Veselin Masleša (Веселин Маслеша; 20 April 1906 - 14 June 1943) was a Bosnian and Yugoslav writer, activist and Partisan.

Veselin Masleša was born to a Bosnian Serb family in Banja Luka, Bosnia and Herzegovina, then occupied by Austria-Hungary, where he finished grade school and gymnasium. He then studied law at the University of Zagreb, economics in Frankfurt and then political economy and sociology in Paris.

His first published work was in the magazine Nova literatura in 1928, and he also published in the magazines Književnik, Stožer, Danas and Naša stvarnost. He wrote two large studies called Mlada Bosna and Svetozar Marković which were published later in 1945.

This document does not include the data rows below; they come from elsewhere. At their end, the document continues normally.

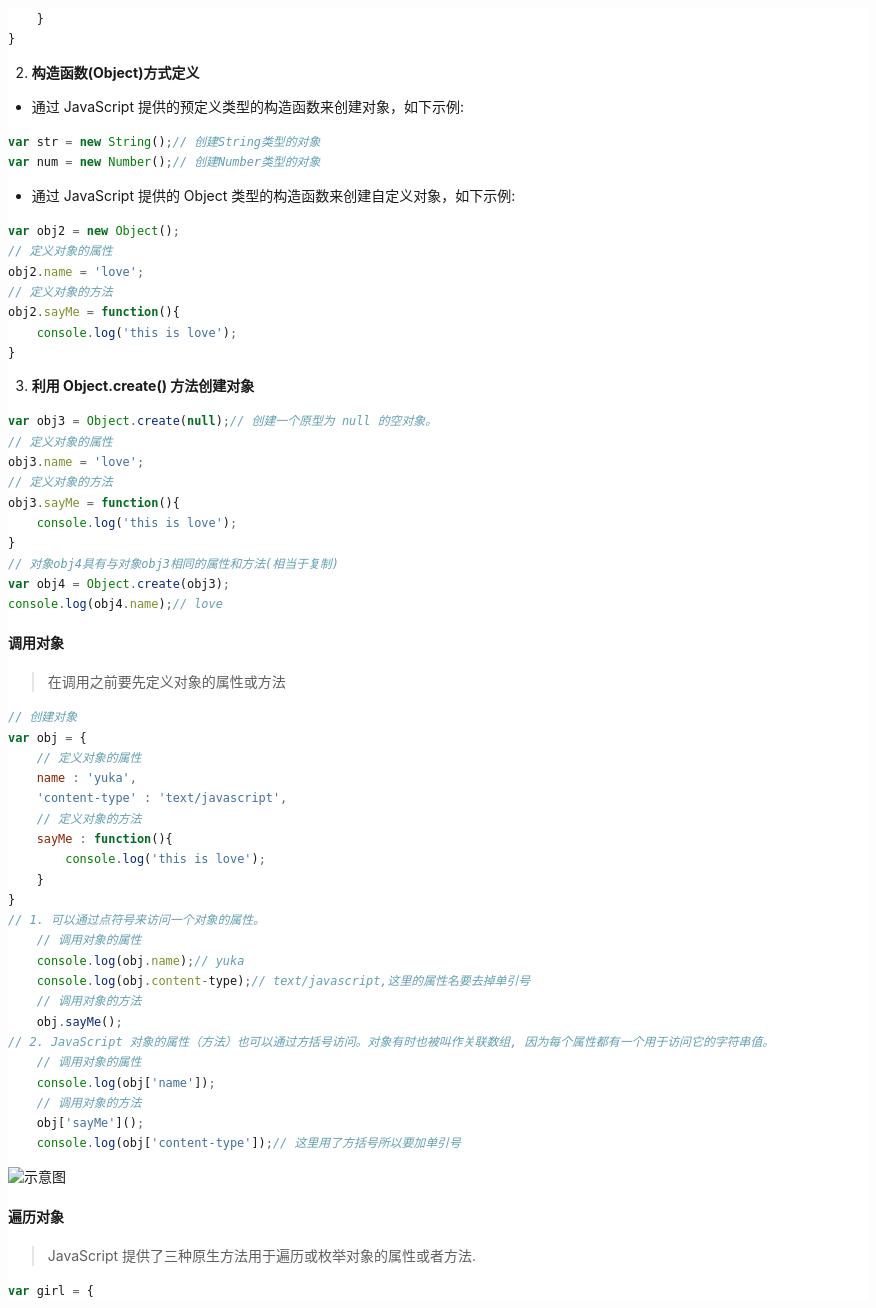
 ```js
    }
}
```
2. **构造函数(Object)方式定义**  
- 通过 JavaScript 提供的预定义类型的构造函数来创建对象，如下示例:
```js
var str = new String();// 创建String类型的对象
var num = new Number();// 创建Number类型的对象
```
- 通过 JavaScript 提供的 Object 类型的构造函数来创建自定义对象，如下示例:
```js
var obj2 = new Object();
// 定义对象的属性
obj2.name = 'love';
// 定义对象的方法
obj2.sayMe = function(){
    console.log('this is love');
}
```
3. **利用 Object.create() 方法创建对象**  
```js
var obj3 = Object.create(null);// 创建一个原型为 null 的空对象。
// 定义对象的属性
obj3.name = 'love';
// 定义对象的方法
obj3.sayMe = function(){
    console.log('this is love');
}
// 对象obj4具有与对象obj3相同的属性和方法(相当于复制)
var obj4 = Object.create(obj3);
console.log(obj4.name);// love
```
#### 调用对象
>在调用之前要先定义对象的属性或方法
```js
// 创建对象
var obj = {
    // 定义对象的属性
    name : 'yuka',
    'content-type' : 'text/javascript',
    // 定义对象的方法
    sayMe : function(){
        console.log('this is love');
    }
}
// 1. 可以通过点符号来访问一个对象的属性。
    // 调用对象的属性
    console.log(obj.name);// yuka
    console.log(obj.content-type);// text/javascript,这里的属性名要去掉单引号
    // 调用对象的方法
    obj.sayMe();
// 2. JavaScript 对象的属性（方法）也可以通过方括号访问。对象有时也被叫作关联数组, 因为每个属性都有一个用于访问它的字符串值。
    // 调用对象的属性
    console.log(obj['name']);
    // 调用对象的方法
    obj['sayMe']();
    console.log(obj['content-type']);// 这里用了方括号所以要加单引号
```
![示意图](http://a1.qpic.cn/psb?/V118JuTr0BKcy7/8OWOI3ILqVBzbekQmDweb6ZJCxR6*rXT8hOq9cdW*RE!/b/dGsBAAAAAAAA&bo=GwWAAgAAAAADB74!&rf=viewer_4)
#### 遍历对象   
>JavaScript 提供了三种原生方法用于遍历或枚举对象的属性或者方法.
```js
var girl = {
```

In 1927 he was arrested for the first time due to his communist ideas. Between 1928 and 1939 he was arrested and released on several occasions, eventually causing him to go underground. When World War II started in Yugoslavia in 1941, he was in Montenegro where he joined the Partisans. Masleša died during the attempted breakout through enemy lines during the Axis Operation Schwarz offensive in the summer of 1943.

On December 20, 1951 he was posthumously awarded the title of People's Hero of Yugoslavia. There was a Sarajevo-based publishing house named after him but the name was later changed to Sarajevo Publishing, and the Socialist Republic of Bosnia and Herzegovina's scientific achievement award was also named after him.